Years on, when I became embroiled in debates over curricula in computer science undergraduate education, it occurred to me little had changed; many students remained perplexed by calculus’ importance in their education, by its most foundational presumptions and applications.Nothing quite exercises pedagogues like mathematics education, and in their catalog of perplexities, the failure to properly contextualize calculus should rank especially high. I’m almost tempted to describe it as a civilizational failure, so convinced am I of the judgment of any extraterrestrial visitors when confronted with this peculiar combination of indispensability and incomprehensibility in our epistemic scheme of things.

Manil Suri on the Beauty and Beguilement of Mathematics

Manil Suri has an interesting Op-Ed on math–How To Fall In Love with Math–in The New York Times today. As befitting someone who is both a mathematician and a novelist, there are passages of writing in it that are both elegant and mathematically sound. The examples he provides of mathematical beauty–the natural numbers, n-sided regular polygons that become circles as n approaches infinity, fractals–are commonly used, but for all that they have not lost any of their power to beguile and fascinate.

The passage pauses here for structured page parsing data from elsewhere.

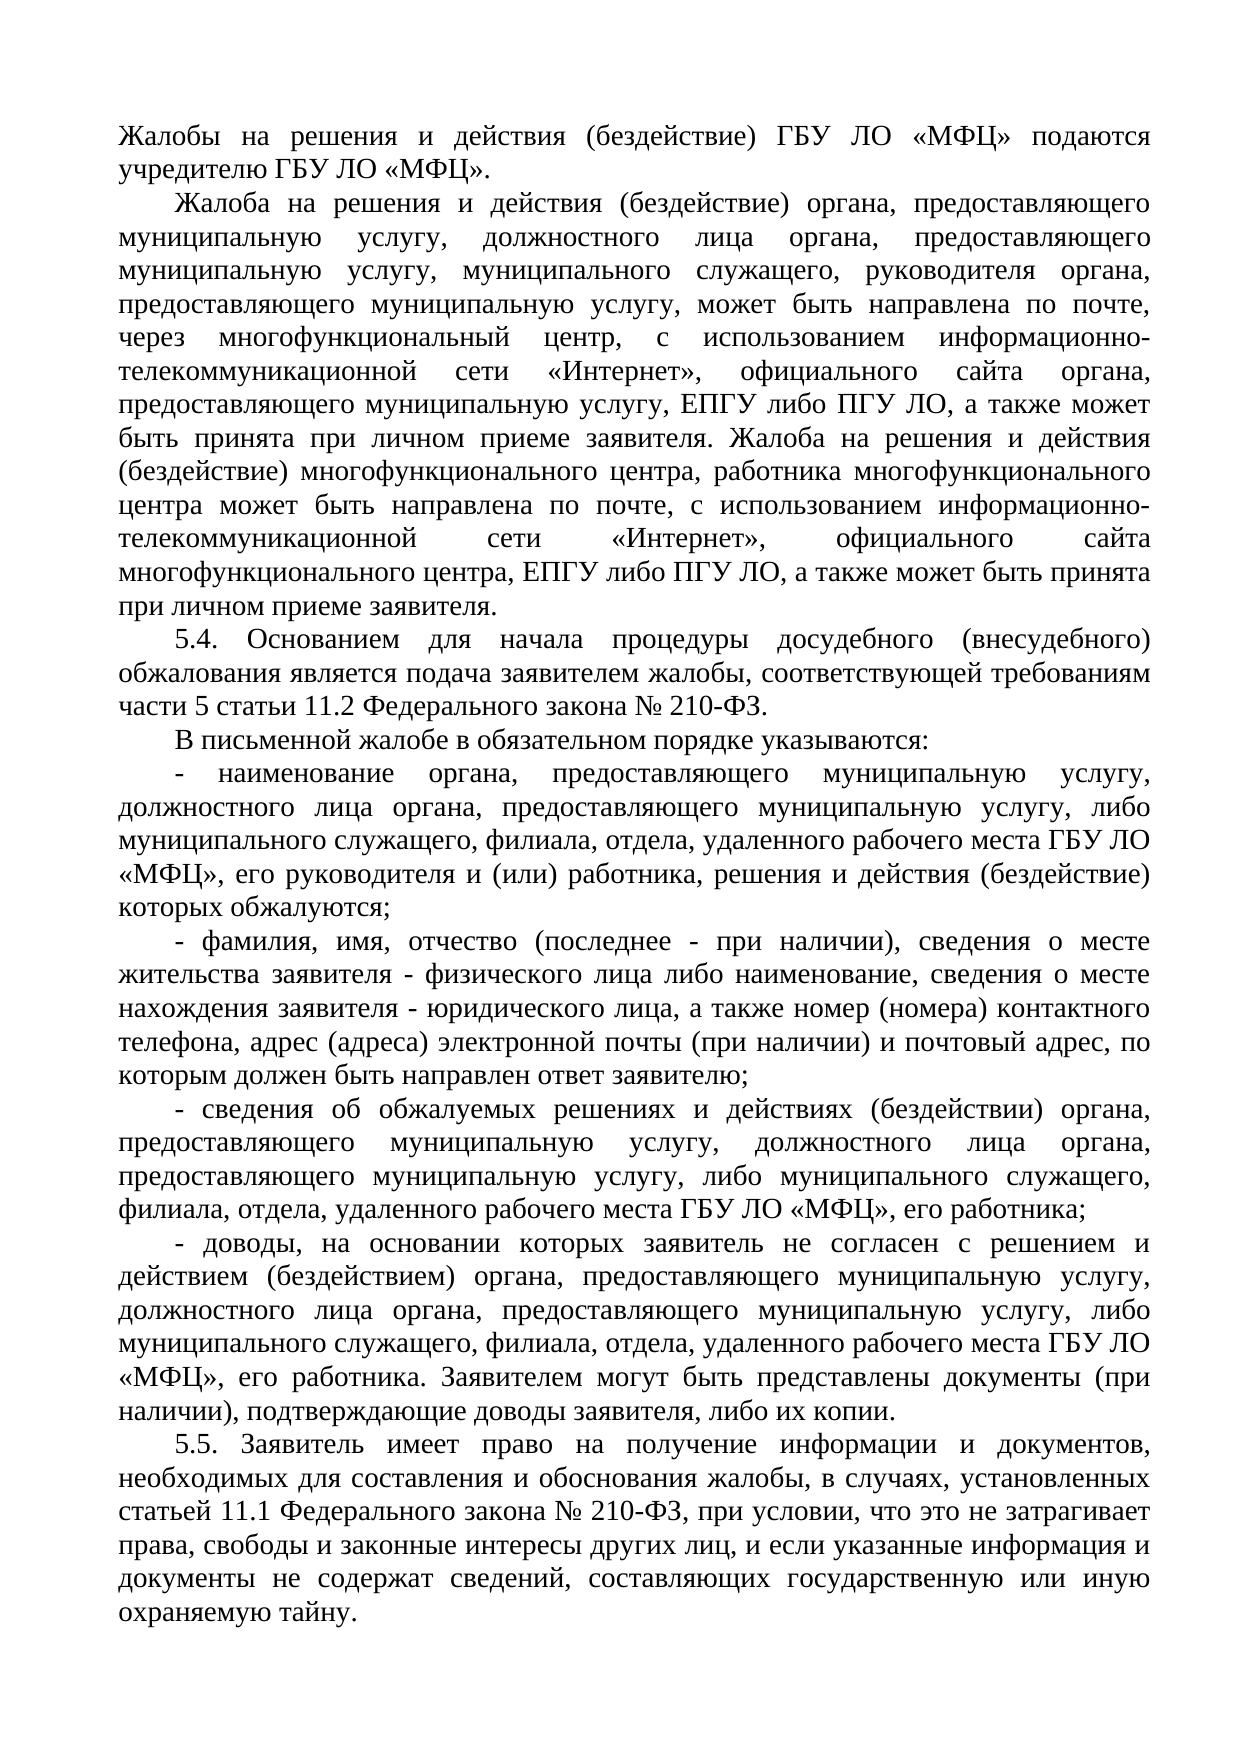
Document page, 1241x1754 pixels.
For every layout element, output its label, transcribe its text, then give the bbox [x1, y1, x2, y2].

text Жалоба на решения и действия (бездействие) органа, предоставляющего муниципальную услугу, должностного лица органа, предоставляющего муниципальную услугу, муниципального служащего, руководителя органа, предоставляющего муниципальную услугу, может быть направлена по почте, через многофункциональный центр, с использованием информационно-телекоммуникационной сети «Интернет», официального сайта органа, предоставляющего муниципальную услугу, ЕПГУ либо ПГУ ЛО, а также может быть принята при личном приеме заявителя. Жалоба на решения и действия (бездействие) многофункционального центра, работника многофункционального центра может быть направлена по почте, с использованием информационно-телекоммуникационной сети «Интернет», официального сайта многофункционального центра, ЕПГУ либо ПГУ ЛО, а также может быть принята при личном приеме заявителя. [118, 185, 1152, 621]
text - фамилия, имя, отчество (последнее - при наличии), сведения о месте жительства заявителя - физического лица либо наименование, сведения о месте нахождения заявителя - юридического лица, а также номер (номера) контактного телефона, адрес (адреса) электронной почты (при наличии) и почтовый адрес, по которым должен быть направлен ответ заявителю; [118, 923, 1152, 1091]
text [118, 118, 1152, 185]
text 5.5. Заявитель имеет право на получение информации и документов, необходимых для составления и обоснования жалобы, в случаях, установленных статьей 11.1 Федерального закона № 210-ФЗ, при условии, что это не затрагивает права, свободы и законные интересы других лиц, и если указанные информация и документы не содержат сведений, составляющих государственную или иную охраняемую тайну. [118, 1426, 1152, 1627]
text 5.4. Основанием для начала процедуры досудебного (внесудебного) обжалования является подача заявителем жалобы, соответствующей требованиям части 5 статьи 11.2 Федерального закона № 210-ФЗ. [118, 621, 1152, 722]
text - наименование органа, предоставляющего муниципальную услугу, должностного лица органа, предоставляющего муниципальную услугу, либо муниципального служащего, филиала, отдела, удаленного рабочего места ГБУ ЛО «МФЦ», его руководителя и (или) работника, решения и действия (бездействие) которых обжалуются; [118, 755, 1152, 923]
text В письменной жалобе в обязательном порядке указываются: [118, 722, 1152, 755]
text - доводы, на основании которых заявитель не согласен с решением и действием (бездействием) органа, предоставляющего муниципальную услугу, должностного лица органа, предоставляющего муниципальную услугу, либо муниципального служащего, филиала, отдела, удаленного рабочего места ГБУ ЛО «МФЦ», его работника. Заявителем могут быть представлены документы (при наличии), подтверждающие доводы заявителя, либо их копии. [118, 1225, 1152, 1426]
text - сведения об обжалуемых решениях и действиях (бездействии) органа, предоставляющего муниципальную услугу, должностного лица органа, предоставляющего муниципальную услугу, либо муниципального служащего, филиала, отдела, удаленного рабочего места ГБУ ЛО «МФЦ», его работника; [118, 1091, 1152, 1225]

I fear though that Suri’s message–that math is beautiful, creative, elegant, not to be confused with routine number crunching, and worthy of wonder and exaltation and careful study–will not be heard through the haze of the very math anxiety he seeks to cure. Suri needn’t feel too bad about this though; many others have tried and failed in this very endeavor in the past.  If, as Suri suggests, we are wired for math, we also sometimes give the appearance of being chronically, congenitally, incurably anxious about it.

A personal note: I came to a realization of mathematics’ beauty late myself. Like many of the math-phobic that Suri refers to in his article, through my school years my attitude toward the study of math was fraught with fear and befuddlement. I was acceptably competent in the very junior grades but a harsh teacher in the seventh grade ensured that I would earn my worst grades then. My concerned father took it upon himself to drill me in algebra and I regained a little confidence. Not enough though, to want to study it at the higher levels that were made available to us in the ninth and tenth grades. But the pressure to study engineering at the university level meant I had to return to the study of more advanced mathematics for the eleventh and twelfth grades.

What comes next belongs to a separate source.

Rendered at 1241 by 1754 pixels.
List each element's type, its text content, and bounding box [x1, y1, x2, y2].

In those two years, I was exposed to calculus for the first time and came to love it; its connection with motion, the slopes of curves, the use of differential equations to model complex, dynamic systems; these all spoke to me of a logical system deeply implicated in the physical world around me. Once I had learned calculus, I saw it everywhere around me: in a stone’s dropping, a car’s acceleration, a rocket’s launch, an athlete’s push off the starting block.

I majored in mathematics and statistics at university, but if I saw any beauty in mathematics in those years, it came when I saw some good friends of mine working out complex problems with some style. I had lost motivation and interest and barely survived my college years. My graduate studies in computer science didn’t help; I was able to–unfortunately–skip the theory of computation and graduate.

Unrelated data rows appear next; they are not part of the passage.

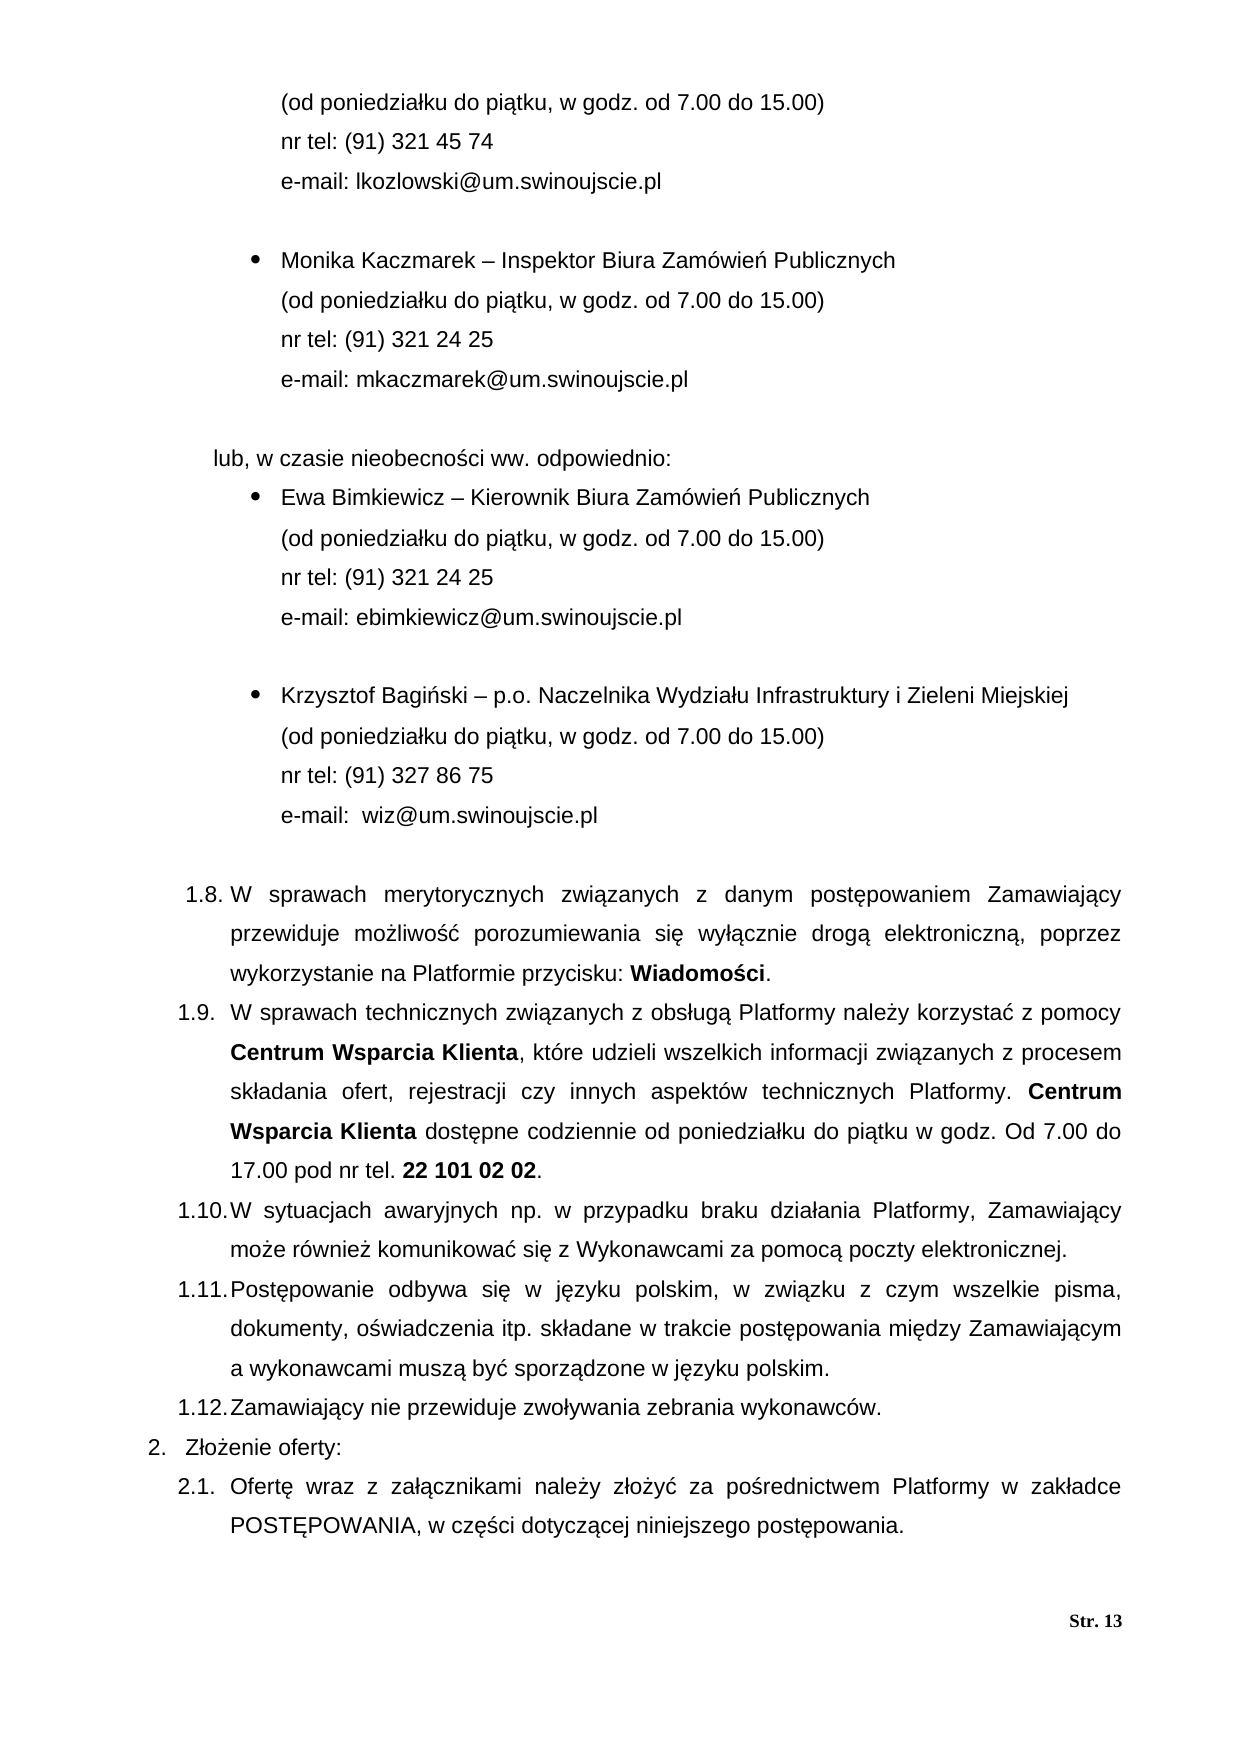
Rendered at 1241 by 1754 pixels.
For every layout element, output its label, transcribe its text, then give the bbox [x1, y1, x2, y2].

list Zamawiający nie przewiduje zwoływania zebrania wykonawców. [177, 1394, 1122, 1420]
list e-mail: wiz@um.swinoujscie.pl [281, 802, 1122, 828]
list W sprawach merytorycznych związanych z danym postępowaniem Zamawiający przewiduje możliwość porozumiewania się wyłącznie drogą elektroniczną, poprzez wykorzystanie na Platformie przycisku: Wiadomości. [185, 881, 1122, 986]
list nr tel: (91) 321 45 74 [281, 128, 1122, 154]
list W sytuacjach awaryjnych np. w przypadku braku działania Platformy, Zamawiający może również komunikować się z Wykonawcami za pomocą poczty elektronicznej. [177, 1197, 1122, 1262]
list e-mail: ebimkiewicz@um.swinoujscie.pl [281, 603, 1122, 630]
list Ewa Bimkiewicz – Kierownik Biura Zamówień Publicznych [251, 484, 1122, 511]
text lub, w czasie nieobecności ww. odpowiednio: [148, 445, 1122, 471]
list W sprawach technicznych związanych z obsługą Platformy należy korzystać z pomocy Centrum Wsparcia Klienta, które udzieli wszelkich informacji związanych z procesem składania ofert, rejestracji czy innych aspektów technicznych Platformy. Centrum Wsparcia Klienta dostępne codziennie od poniedziałku do piątku w godz. Od 7.00 do 17.00 pod nr tel. 22 101 02 02. [177, 999, 1122, 1183]
list (od poniedziałku do piątku, w godz. od 7.00 do 15.00) [281, 524, 1122, 551]
list Ofertę wraz z załącznikami należy złożyć za pośrednictwem Platformy w zakładce POSTĘPOWANIA, w części dotyczącej niniejszego postępowania. [177, 1473, 1122, 1539]
list nr tel: (91) 321 24 25 [281, 326, 1122, 353]
list Monika Kaczmarek – Inspektor Biura Zamówień Publicznych [251, 247, 1122, 273]
list Krzysztof Bagiński – p.o. Naczelnika Wydziału Infrastruktury i Zieleni Miejskiej [251, 682, 1122, 709]
list Złożenie oferty: [148, 1433, 1122, 1460]
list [281, 89, 1122, 115]
list nr tel: (91) 327 86 75 [281, 762, 1122, 789]
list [281, 287, 1122, 313]
list e-mail: lkozlowski@um.swinoujscie.pl [281, 168, 1122, 194]
list Postępowanie odbywa się w języku polskim, w związku z czym wszelkie pisma, dokumenty, oświadczenia itp. składane w trakcie postępowania między Zamawiającym a wykonawcami muszą być sporządzone w języku polskim. [177, 1276, 1122, 1381]
list (od poniedziałku do piątku, w godz. od 7.00 do 15.00) [281, 723, 1122, 749]
list nr tel: (91) 321 24 25 [281, 564, 1122, 590]
list e-mail: mkaczmarek@um.swinoujscie.pl [281, 366, 1122, 392]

Years later, when I encountered mathematical logic as part of my studies in philosophy, some of my appreciation for the world of abstract symbol manipulation came back. It helped that my dissertation advisor was an accomplished mathematician whose theorems and proofs sparkled with style and substance alike. From him, I regained an appreciation for the beauty of the symbolic world.

I was never a mathematician, and don’t work in logic–mathematical or philosophical–any more. But my brief forays into that world were enough to convince me of the truths that Suri refers to in his piece:

[Mathematics] is really about ideas above anything else. Ideas that inform our existence, that permeate our universe and beyond, that can surprise and enthrall.